Optimal routing of TS's inbound traffic. This means that as a given TS moves 
from one server to another, the (inbound) traffic originated outside of the 
TS's directly attached NVE, and destined to that TS be routed optimally to the 
NVE to which the server presently hosting that TS, without first traversing 
some other NVEs. This is also known as avoiding "triangular routing".
In theory, host hosting by every NVE (including the DCBR) can achieve the 
optimal path forwarding in very fragmented network. But host routing can be 
challenging in a very large and highly virtualized data center, there could be 
hundreds of thousands of hosts/VMs, sometimes in millions, due to business 
demand and highly advanced server virtualization technologies.
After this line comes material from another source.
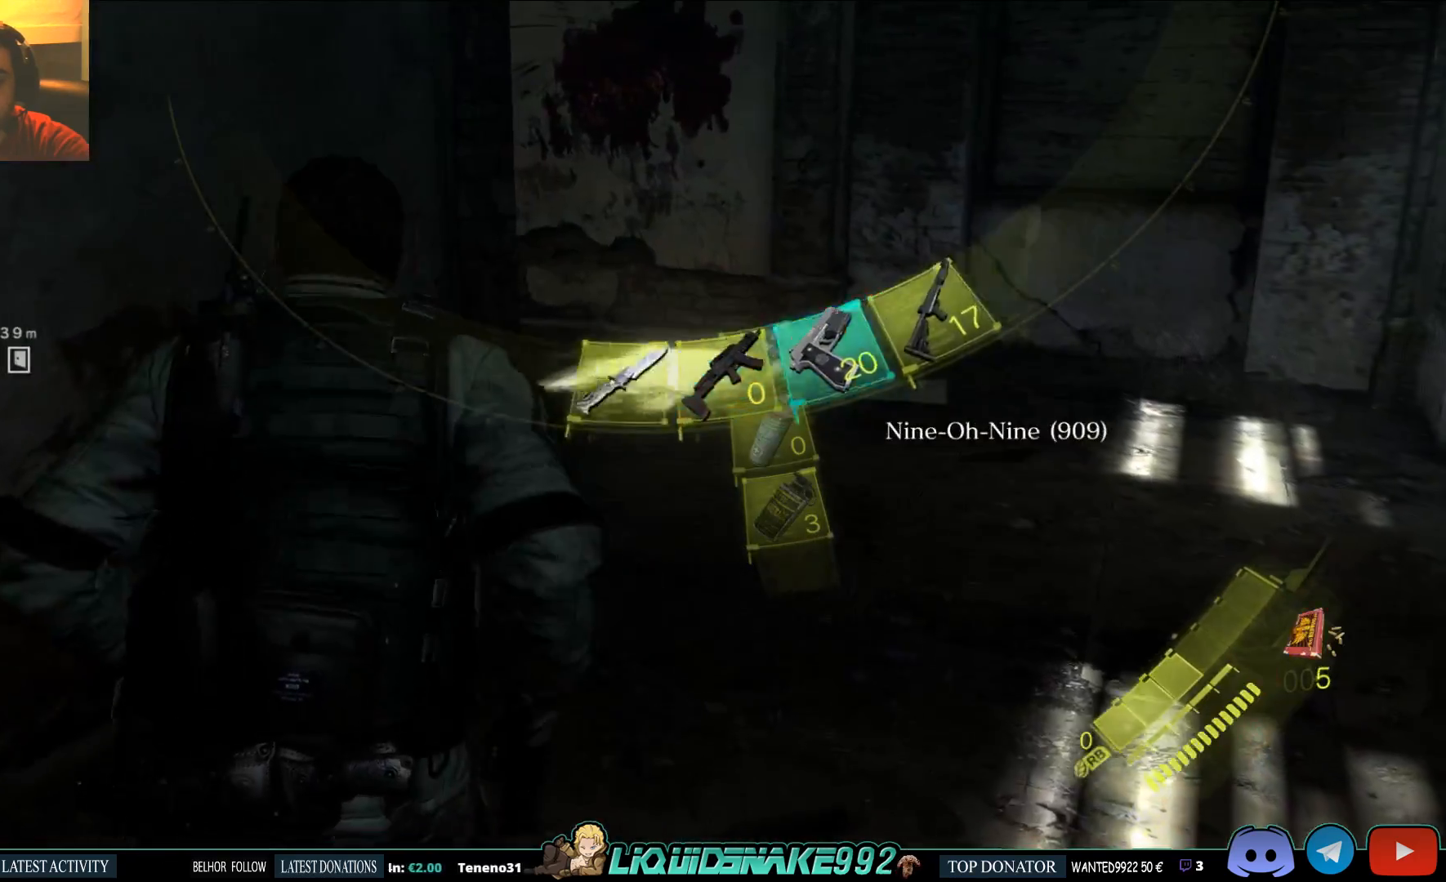
{"buttons": [], "left_stick": "up", "right_stick": "left", "events": [[50, "DPAD_RIGHT", "up"], [183, "SQUARE", "down"], [200, "DPAD_RIGHT", "down"], [300, "right_stick", "left"], [333, "DPAD_RIGHT", "up"], [333, "SQUARE", "up"]]}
ECMP can be used by the DCBR or any NVEs that don't support host routing or 
can't access NVA to distribute traffic equally to any of the NVEs that support 
the subnet (VN). If an NVE doesn't have the destination of a data packet 
directly attached, it can query NVA for the target NVE to which the destination 
is attached, and encapsulate the packet with the target NVE as outer 
destination before sending it out.
Another approach is to designate one or two NVEs as designated forwarder for a 
specific subnet when the subnet is spread across many NVEs. For example, if 
high percentage of TSs of one subnet is attached to NVE "X", the remaining 
small percentage of the subnet is spread around many NVEs. Designating NVE "X" 
as the designated forwarder for the subnet can greatly reduce the "triangular 
routing" for the traffic destined to TSs in this subnet.